There is nothing to worry about.
I can tell you what those noises are.
I will never put you in a situation that I don’t think is safe.
I will always protect you.
I hugged him close in my lap, trying to calm him, but he was too keyed up to listen to my explanations. He asked again to go home. I know that a degree of anxiety is a part of childhood, but as an anxious person living in an anxious time, I worry a lot about how much of my own worry I’m bequeathing to my children, where to draw the line between fleeting worry about monsters under the bed and lasting worry about the very real dangers of the world.
A few minutes later, the fire began to die down, and we got up to search the yard for more sticks suitable to throw in. I turned on my phone’s flashlight, and shined it on the grass. An idea struck me. I stood behind my son and shined the light toward the hill, casting a long, boy-shaped shadow on the grass. “Look,” I said, tilting the phone up. “You’re a giant.” He smiled widely, turned back to the hill, and bellowed a defiant scream. His little friend joined him, soon they were there, side-by-side, giants roaring at the nighttime, unafraid of anything.
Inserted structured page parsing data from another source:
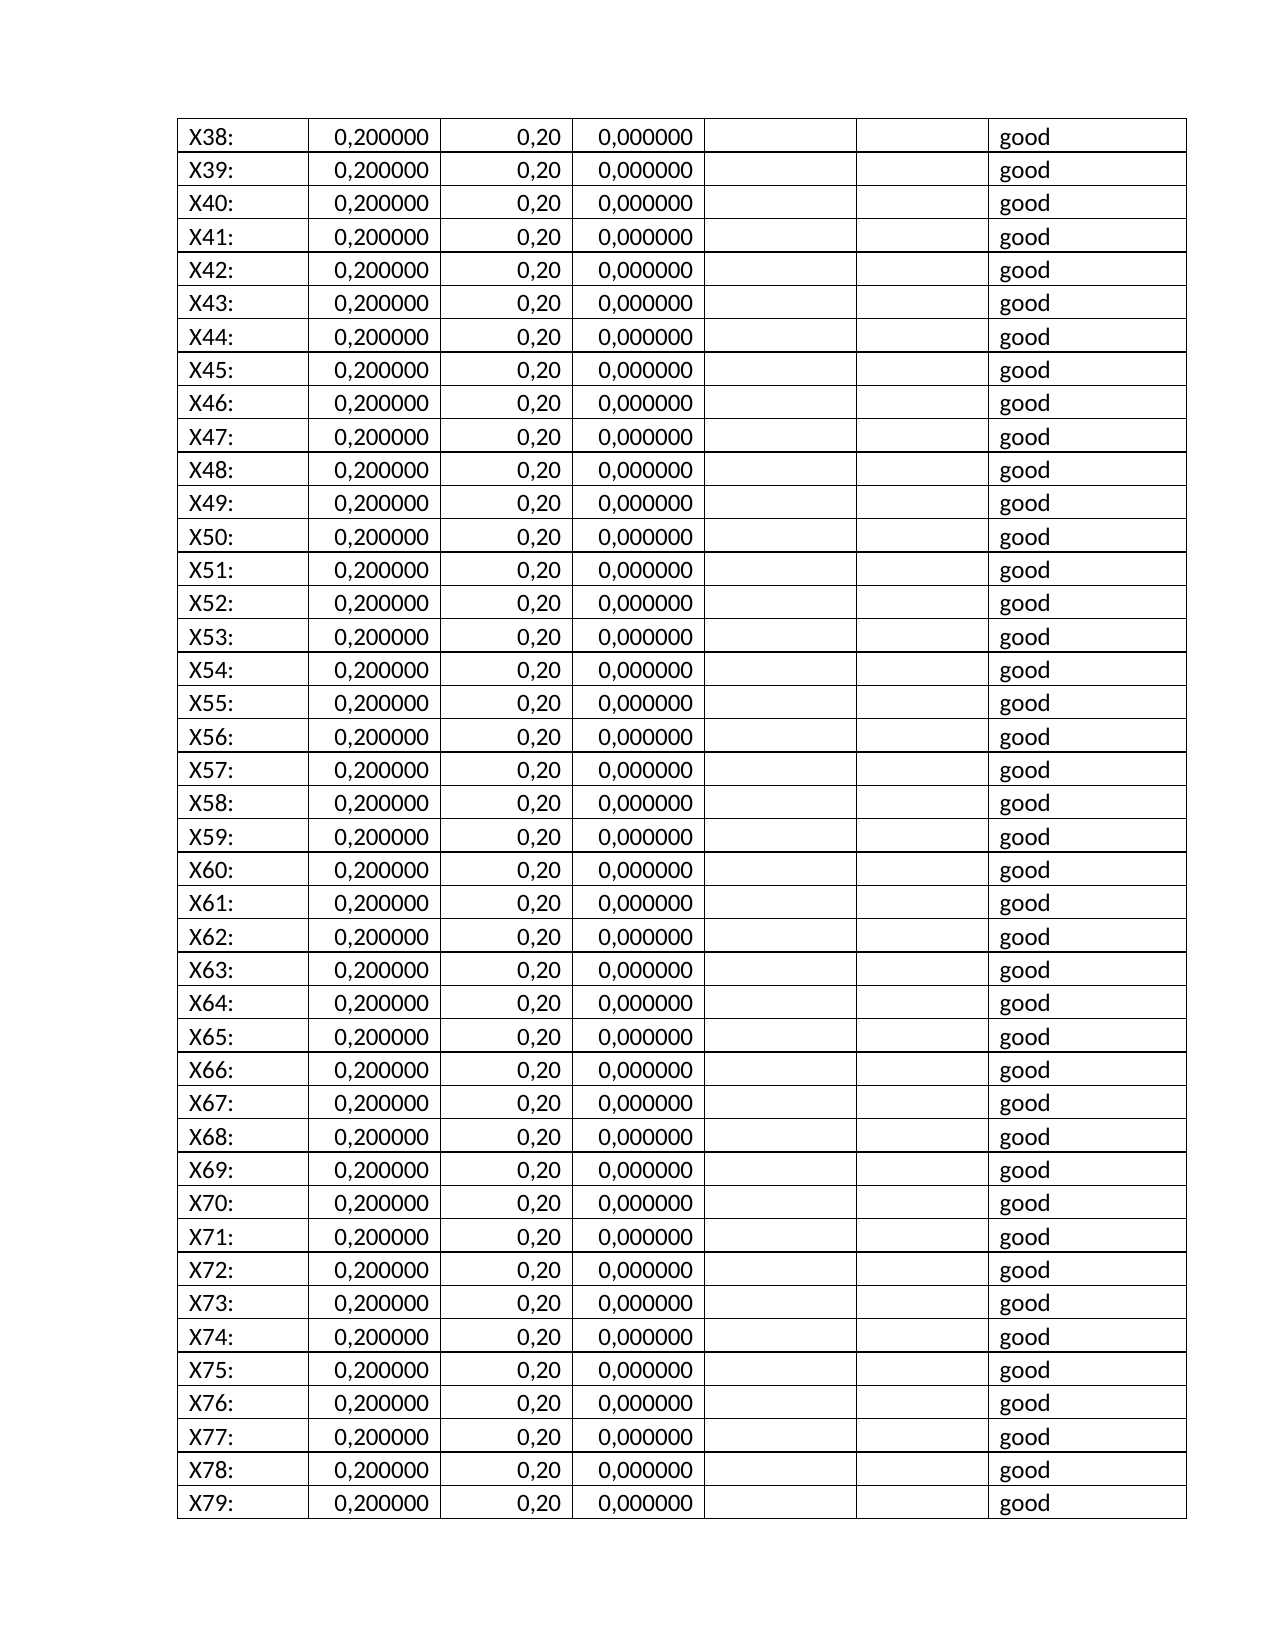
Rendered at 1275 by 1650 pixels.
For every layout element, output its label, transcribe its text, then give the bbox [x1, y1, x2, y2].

table_cell 0,20 [441, 486, 572, 518]
table_cell 0,000000 [573, 953, 704, 985]
table_cell [705, 719, 856, 751]
table_cell 0,200000 [309, 919, 440, 951]
table_cell [705, 853, 856, 885]
table_cell good [989, 1186, 1186, 1218]
table_cell 0,20 [441, 1453, 572, 1485]
table_cell 0,20 [441, 153, 572, 185]
table_cell 0,20 [441, 1253, 572, 1285]
table_cell 0,200000 [309, 1086, 440, 1118]
table_cell X78: [178, 1453, 308, 1485]
table_cell 0,200000 [309, 1153, 440, 1185]
table_cell good [989, 353, 1186, 385]
table_cell 0,000000 [573, 819, 704, 851]
table_cell X74: [178, 1319, 308, 1351]
table_cell [857, 519, 988, 551]
table_cell 0,20 [441, 186, 572, 218]
table_cell X63: [178, 953, 308, 985]
table_cell 0,20 [441, 519, 572, 551]
table_cell [857, 219, 988, 251]
table_cell good [989, 253, 1186, 285]
table_cell [857, 786, 988, 818]
table_cell X64: [178, 986, 308, 1018]
table_cell 0,000000 [573, 853, 704, 885]
table_cell 0,20 [441, 1319, 572, 1351]
table_cell 0,200000 [309, 453, 440, 485]
table_cell 0,20 [441, 386, 572, 418]
table_cell good [989, 1353, 1186, 1385]
table_cell good [989, 986, 1186, 1018]
table_cell 0,000000 [573, 1353, 704, 1385]
table_cell 0,20 [441, 1119, 572, 1151]
table_cell 0,20 [441, 986, 572, 1018]
table_cell [705, 519, 856, 551]
table_cell 0,200000 [309, 753, 440, 785]
table_cell good [989, 819, 1186, 851]
table_cell good [989, 1053, 1186, 1085]
table_cell [857, 1419, 988, 1451]
table_cell 0,200000 [309, 686, 440, 718]
table_cell 0,20 [441, 1186, 572, 1218]
table_cell [857, 953, 988, 985]
table_cell 0,000000 [573, 1019, 704, 1051]
table_cell [705, 1286, 856, 1318]
table_cell 0,000000 [573, 1386, 704, 1418]
table_cell [705, 453, 856, 485]
table_cell 0,000000 [573, 753, 704, 785]
table_cell X41: [178, 219, 308, 251]
table_cell 0,000000 [573, 353, 704, 385]
table_cell [705, 986, 856, 1018]
table_cell 0,000000 [573, 1486, 704, 1518]
table_cell 0,200000 [309, 586, 440, 618]
table_cell [857, 319, 988, 351]
table_cell X70: [178, 1186, 308, 1218]
table_cell good [989, 586, 1186, 618]
table_cell [857, 386, 988, 418]
table_cell 0,200000 [309, 1019, 440, 1051]
table_cell [857, 1353, 988, 1385]
table_cell [705, 1486, 856, 1518]
table_cell 0,200000 [309, 1186, 440, 1218]
table_cell 0,000000 [573, 386, 704, 418]
table_cell [857, 1319, 988, 1351]
table_cell 0,200000 [309, 1053, 440, 1085]
table_cell 0,000000 [573, 1319, 704, 1351]
table_cell [705, 253, 856, 285]
table_cell X58: [178, 786, 308, 818]
table_cell good [989, 286, 1186, 318]
table_cell 0,20 [441, 1486, 572, 1518]
table_cell X61: [178, 886, 308, 918]
table_cell 0,20 [441, 1019, 572, 1051]
table_cell 0,200000 [309, 386, 440, 418]
table_cell 0,200000 [309, 719, 440, 751]
table_cell [705, 686, 856, 718]
table_cell 0,000000 [573, 619, 704, 651]
table_cell [857, 753, 988, 785]
table_cell X43: [178, 286, 308, 318]
table_cell X62: [178, 919, 308, 951]
table_cell 0,20 [441, 553, 572, 585]
table_cell X53: [178, 619, 308, 651]
table_cell [857, 1019, 988, 1051]
table_cell X79: [178, 1486, 308, 1518]
table_cell 0,200000 [309, 1253, 440, 1285]
table_cell X66: [178, 1053, 308, 1085]
table_cell 0,000000 [573, 319, 704, 351]
table_cell [857, 353, 988, 385]
table_cell 0,000000 [573, 519, 704, 551]
table_cell [705, 1019, 856, 1051]
table_cell [857, 819, 988, 851]
table_cell good [989, 1153, 1186, 1185]
table_cell 0,200000 [309, 819, 440, 851]
table_cell 0,000000 [573, 1119, 704, 1151]
table_cell [857, 1486, 988, 1518]
table_cell 0,200000 [309, 153, 440, 185]
table_cell [705, 1053, 856, 1085]
table_cell [857, 253, 988, 285]
table_cell 0,20 [441, 1353, 572, 1385]
table_cell [705, 153, 856, 185]
table_cell [705, 353, 856, 385]
table_cell [705, 1319, 856, 1351]
table_cell 0,000000 [573, 1253, 704, 1285]
table_cell [857, 586, 988, 618]
table_cell [705, 1453, 856, 1485]
table_cell 0,20 [441, 1219, 572, 1251]
table_cell [857, 1219, 988, 1251]
table_cell 0,20 [441, 419, 572, 451]
table_cell 0,200000 [309, 1386, 440, 1418]
table_cell 0,200000 [309, 553, 440, 585]
table_cell 0,200000 [309, 219, 440, 251]
table_cell 0,000000 [573, 286, 704, 318]
table_cell 0,000000 [573, 253, 704, 285]
table_cell 0,000000 [573, 486, 704, 518]
table_cell 0,000000 [573, 419, 704, 451]
table_cell 0,20 [441, 619, 572, 651]
table_cell 0,20 [441, 586, 572, 618]
table_cell [705, 753, 856, 785]
table_cell [857, 1186, 988, 1218]
table_cell X68: [178, 1119, 308, 1151]
table_cell good [989, 419, 1186, 451]
table_cell X56: [178, 719, 308, 751]
table_cell good [989, 453, 1186, 485]
table_cell 0,000000 [573, 1086, 704, 1118]
table_cell good [989, 1319, 1186, 1351]
table_cell good [989, 919, 1186, 951]
table_cell 0,200000 [309, 353, 440, 385]
table_cell [705, 1253, 856, 1285]
table_cell 0,20 [441, 819, 572, 851]
table_cell X65: [178, 1019, 308, 1051]
table_cell X54: [178, 653, 308, 685]
table_cell [705, 119, 856, 151]
table_cell [857, 486, 988, 518]
table_cell [705, 886, 856, 918]
table_cell [705, 486, 856, 518]
table_cell 0,20 [441, 953, 572, 985]
table_cell good [989, 1486, 1186, 1518]
table_cell 0,000000 [573, 1186, 704, 1218]
table_cell X51: [178, 553, 308, 585]
table_cell 0,200000 [309, 786, 440, 818]
table_cell [705, 953, 856, 985]
table_cell good [989, 853, 1186, 885]
table_cell good [989, 653, 1186, 685]
table_cell good [989, 753, 1186, 785]
table_cell good [989, 1086, 1186, 1118]
table_cell [705, 419, 856, 451]
table_cell X40: [178, 186, 308, 218]
table_cell 0,200000 [309, 119, 440, 151]
table_cell [705, 1153, 856, 1185]
table_cell [857, 1086, 988, 1118]
table_cell 0,200000 [309, 653, 440, 685]
table_cell good [989, 219, 1186, 251]
table_cell 0,000000 [573, 1453, 704, 1485]
table_cell 0,200000 [309, 1486, 440, 1518]
table_cell [705, 653, 856, 685]
table_cell [857, 886, 988, 918]
table_cell [705, 1119, 856, 1151]
table_cell [857, 619, 988, 651]
table_cell [857, 553, 988, 585]
table_cell [705, 1386, 856, 1418]
table_cell X48: [178, 453, 308, 485]
table_cell [857, 1286, 988, 1318]
table_cell [857, 1153, 988, 1185]
table_cell good [989, 1253, 1186, 1285]
table_cell X55: [178, 686, 308, 718]
table_cell good [989, 686, 1186, 718]
table_cell 0,200000 [309, 1119, 440, 1151]
table_cell 0,200000 [309, 519, 440, 551]
table_cell 0,000000 [573, 1219, 704, 1251]
table_cell [705, 786, 856, 818]
table_cell X47: [178, 419, 308, 451]
table_cell 0,000000 [573, 1419, 704, 1451]
table_cell good [989, 1019, 1186, 1051]
table_cell 0,000000 [573, 886, 704, 918]
table_cell 0,20 [441, 786, 572, 818]
table_cell 0,200000 [309, 1286, 440, 1318]
table_cell good [989, 1419, 1186, 1451]
table_cell 0,20 [441, 753, 572, 785]
table_cell good [989, 719, 1186, 751]
table_cell [857, 919, 988, 951]
table_cell X76: [178, 1386, 308, 1418]
table_cell good [989, 486, 1186, 518]
table_cell 0,20 [441, 319, 572, 351]
table_cell good [989, 553, 1186, 585]
table_cell [705, 1186, 856, 1218]
table_cell 0,20 [441, 653, 572, 685]
table_cell 0,000000 [573, 986, 704, 1018]
table_cell 0,200000 [309, 886, 440, 918]
table_cell [705, 819, 856, 851]
table_cell good [989, 119, 1186, 151]
table_cell 0,20 [441, 886, 572, 918]
table_cell 0,000000 [573, 719, 704, 751]
table_cell 0,20 [441, 919, 572, 951]
table_cell X77: [178, 1419, 308, 1451]
table_cell 0,20 [441, 719, 572, 751]
table_cell 0,000000 [573, 186, 704, 218]
table_cell X44: [178, 319, 308, 351]
table_cell 0,200000 [309, 419, 440, 451]
table_cell X45: [178, 353, 308, 385]
table_cell [857, 1253, 988, 1285]
table_cell [857, 653, 988, 685]
table_cell 0,000000 [573, 219, 704, 251]
table_cell X49: [178, 486, 308, 518]
table_cell 0,000000 [573, 919, 704, 951]
table_cell [857, 119, 988, 151]
table_cell [705, 386, 856, 418]
table_cell 0,000000 [573, 119, 704, 151]
table_cell good [989, 1386, 1186, 1418]
table_cell [857, 286, 988, 318]
table_cell 0,000000 [573, 686, 704, 718]
table_cell 0,200000 [309, 286, 440, 318]
table_cell 0,200000 [309, 253, 440, 285]
table_cell 0,200000 [309, 1419, 440, 1451]
table_cell [857, 1386, 988, 1418]
table_cell 0,200000 [309, 1453, 440, 1485]
table_cell 0,000000 [573, 1153, 704, 1185]
table_cell [705, 619, 856, 651]
table_cell [705, 1219, 856, 1251]
table_cell [705, 1419, 856, 1451]
table_cell good [989, 519, 1186, 551]
table_cell 0,200000 [309, 1219, 440, 1251]
table_cell 0,200000 [309, 1319, 440, 1351]
table_cell [857, 1453, 988, 1485]
table_cell [705, 286, 856, 318]
table_cell X46: [178, 386, 308, 418]
table_cell [857, 453, 988, 485]
table_cell 0,20 [441, 853, 572, 885]
table_cell 0,20 [441, 253, 572, 285]
table_cell [705, 319, 856, 351]
table_cell X39: [178, 153, 308, 185]
table_cell 0,20 [441, 453, 572, 485]
table_cell good [989, 886, 1186, 918]
table_cell 0,200000 [309, 486, 440, 518]
table_cell [857, 719, 988, 751]
table_cell good [989, 953, 1186, 985]
table_cell 0,200000 [309, 953, 440, 985]
table_cell 0,20 [441, 353, 572, 385]
table_cell X69: [178, 1153, 308, 1185]
table_cell 0,000000 [573, 653, 704, 685]
table_cell 0,200000 [309, 986, 440, 1018]
table_cell good [989, 786, 1186, 818]
table_cell X57: [178, 753, 308, 785]
table_cell 0,20 [441, 219, 572, 251]
table_cell 0,000000 [573, 153, 704, 185]
table_cell [857, 419, 988, 451]
table_cell 0,20 [441, 1086, 572, 1118]
table_cell 0,000000 [573, 1053, 704, 1085]
table_cell 0,20 [441, 1419, 572, 1451]
table_cell X60: [178, 853, 308, 885]
table_cell [705, 586, 856, 618]
table_cell 0,200000 [309, 619, 440, 651]
table_cell good [989, 1219, 1186, 1251]
table_cell [857, 186, 988, 218]
table_cell good [989, 186, 1186, 218]
table_cell X75: [178, 1353, 308, 1385]
table_cell [705, 1086, 856, 1118]
table_cell [857, 986, 988, 1018]
table_cell [857, 1053, 988, 1085]
table_cell X50: [178, 519, 308, 551]
table_cell 0,20 [441, 286, 572, 318]
table_cell [705, 919, 856, 951]
table_cell good [989, 1286, 1186, 1318]
table_cell good [989, 153, 1186, 185]
table_cell 0,000000 [573, 586, 704, 618]
table_cell 0,000000 [573, 453, 704, 485]
table_cell 0,20 [441, 1286, 572, 1318]
table_cell 0,20 [441, 1053, 572, 1085]
table_cell X73: [178, 1286, 308, 1318]
table_cell X38: [178, 119, 308, 151]
table_cell 0,200000 [309, 853, 440, 885]
table_cell 0,200000 [309, 1353, 440, 1385]
table_cell 0,20 [441, 1386, 572, 1418]
table_cell X59: [178, 819, 308, 851]
table_cell good [989, 1119, 1186, 1151]
table_cell X52: [178, 586, 308, 618]
table_cell 0,200000 [309, 186, 440, 218]
table_cell 0,000000 [573, 553, 704, 585]
table_cell good [989, 619, 1186, 651]
table_cell [857, 853, 988, 885]
table_cell [857, 153, 988, 185]
table_cell X67: [178, 1086, 308, 1118]
table_cell good [989, 386, 1186, 418]
table_cell [857, 1119, 988, 1151]
table_cell [705, 186, 856, 218]
table_cell 0,000000 [573, 786, 704, 818]
table_cell [705, 219, 856, 251]
table_cell X71: [178, 1219, 308, 1251]
table_cell [705, 553, 856, 585]
table_cell good [989, 319, 1186, 351]
table_cell 0,20 [441, 119, 572, 151]
table_cell [705, 1353, 856, 1385]
table_cell 0,20 [441, 1153, 572, 1185]
table_cell 0,000000 [573, 1286, 704, 1318]
table_cell [857, 686, 988, 718]
table_cell X42: [178, 253, 308, 285]
table_cell 0,20 [441, 686, 572, 718]
table_cell good [989, 1453, 1186, 1485]
table_cell X72: [178, 1253, 308, 1285]
table_cell 0,200000 [309, 319, 440, 351]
They were now the ones to be feared.
As I tucked him into bed a little bit later, his outlook had completely changed. He looked me in the eye, and said “Daddy, I feel safe.”
It is a scary world, a dark place full of uncertainty and danger. This remains true even as we age and come to understand that monsters don’t lurk behind those trees. It’s worse when there’s no one to reassure us that it’s all in our imagination, worse when there’s no promise of a happy ending. My charge as a parent isn’t just to serve as a bulwark against danger, though it most certainly is that in part. I can keep you away from danger; teach you to look both ways before crossing the street, teach you not to talk to strangers, teach you the dangers of a hot stove or a sharp knife or an adjustable-rate mortgage. That alone won’t give you what you need to face the world.
I can promise to be your protector. I can tell you everything is alright.
Or I can stand behind you shining a light, and watch you become a giant.